La décision d’Abbott n’a pourtant aucune justification. Il est d’abord question de santé, de vie et de mort, alors que le laboratoire ne parle que de ses profits. La licence obligatoire thaïlandaise ne signifie pas la ruine du laboratoire ni la fin de la recherche fondamentale, spectre souvent agité. Les résultats semestriels annoncés le 18 avril (plus de 16,5 % d’augmentation des bénéfices au premier trimestre 2007 pour la branche pharmacie) montrent bien que le maintien des brevets dans les pays développés, seuls capables de payer le prix fort, suffisent à assurer la rentabilité de la recherche privée. Dès l’annonce de la décision d’Abbott, les réactions se sont multipliées pour dénoncer la mise en danger de milliers – voire de dizaine de milliers si le cas Abbott devait faire école – de malades du sida. Aux protestations des activistes thaïs, vite relayées par leurs homologues du monde entier, d’autres dénonciations ont fait suite : celles de 22 sénateurRICEs américains, celle de la fondation Clinton, mais aussi de fonds d’investissements privés, possédant des dizaines de millions de dollars en actions du laboratoire, ou encore la fondation Gates (qui possède 169 millions de dollars d’actions Abbott). De même, plusieurs associations dont Act-Up en France relaient un texte invitant les médecins et les séropositifs à ne plus recourir, dans la mesure du possible, aux produits du groupe en proposant des solutions alternatives. Lors de la conférence des pays francophones sur le sida, à Paris, en mars dernier des dizaines d’activistes ont interrompu un symposium d’Abbott et occupé le stand du laboratoire, relayant activement la pétition des malades thaïs, ainsi qu’un appel aux prescripteurs à boycotter Abbott.
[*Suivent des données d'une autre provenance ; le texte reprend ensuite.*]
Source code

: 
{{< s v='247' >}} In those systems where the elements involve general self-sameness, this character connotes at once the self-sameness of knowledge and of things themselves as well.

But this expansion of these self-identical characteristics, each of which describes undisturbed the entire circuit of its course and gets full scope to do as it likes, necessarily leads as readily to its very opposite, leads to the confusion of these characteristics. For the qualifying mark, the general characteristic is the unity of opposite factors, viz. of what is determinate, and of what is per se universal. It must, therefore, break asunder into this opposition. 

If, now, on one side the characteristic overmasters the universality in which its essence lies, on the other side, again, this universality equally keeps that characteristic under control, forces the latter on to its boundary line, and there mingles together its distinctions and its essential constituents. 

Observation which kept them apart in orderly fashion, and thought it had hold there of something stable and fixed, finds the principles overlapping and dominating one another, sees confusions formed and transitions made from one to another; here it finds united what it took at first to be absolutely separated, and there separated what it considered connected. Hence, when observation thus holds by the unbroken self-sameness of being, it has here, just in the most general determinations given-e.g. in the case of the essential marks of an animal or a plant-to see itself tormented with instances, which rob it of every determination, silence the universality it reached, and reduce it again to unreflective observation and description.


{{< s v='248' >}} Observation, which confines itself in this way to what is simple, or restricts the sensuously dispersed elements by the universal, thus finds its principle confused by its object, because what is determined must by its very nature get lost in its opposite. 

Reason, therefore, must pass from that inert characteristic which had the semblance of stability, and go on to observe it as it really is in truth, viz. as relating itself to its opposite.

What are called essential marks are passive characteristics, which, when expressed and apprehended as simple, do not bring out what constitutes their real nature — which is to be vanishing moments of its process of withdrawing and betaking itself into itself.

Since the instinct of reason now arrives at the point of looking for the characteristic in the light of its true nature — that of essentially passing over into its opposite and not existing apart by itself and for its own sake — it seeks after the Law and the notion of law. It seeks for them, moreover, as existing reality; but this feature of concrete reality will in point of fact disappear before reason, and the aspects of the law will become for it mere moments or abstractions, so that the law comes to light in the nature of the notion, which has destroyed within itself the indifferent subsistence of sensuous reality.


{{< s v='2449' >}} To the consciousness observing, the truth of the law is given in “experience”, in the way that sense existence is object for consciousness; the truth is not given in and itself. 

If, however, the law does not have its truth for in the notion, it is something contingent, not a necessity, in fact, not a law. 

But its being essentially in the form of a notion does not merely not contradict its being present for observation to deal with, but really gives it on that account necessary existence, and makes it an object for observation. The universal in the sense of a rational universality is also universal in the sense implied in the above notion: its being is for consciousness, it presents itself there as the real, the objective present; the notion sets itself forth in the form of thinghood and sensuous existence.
La mobilisation doit continuer
Le 10 avril , Abbott acceptait dans un accord important avec l’OMS de fournir aux pays en développement des trithérapies à un prix inférieur que ceux proposés par les producteurs de génériques, preuve supplémentaire qu’une baisse de prix était possible. Le laboratoire peut bien faire passer cette mesure pour un signe d’apaisement, ou envisager de revenir sur sa décision en Thaïlande, nul ne peut se permettre un quelconque triomphalisme. Le taux d’accès aux médicaments dans les pays en développement témoigne à lui seul du chemin à parcourir et des entraves que rencontrent les Etats, y compris les plus volontaires. Mais ce pas en arrière du laboratoire pourrait en même temps être le signal et le vecteur d’une évolution fondamentale dans les pratiques commerciales des firmes pharmaceutiques: ceux-ci pourraient désormais être dans l’impossibilité de recourir à des pratiques de chantage, hier acceptées. Et la « jurisprudence Abbott », au vu de l’importance que connaît le relais de l’appel au boycott et à la journée mondiale de protestation du 26 avril, pourrait s’avérer un modèle de régulation a minima qui interdirait l’exposition au grand jour du cynisme le plus voyant.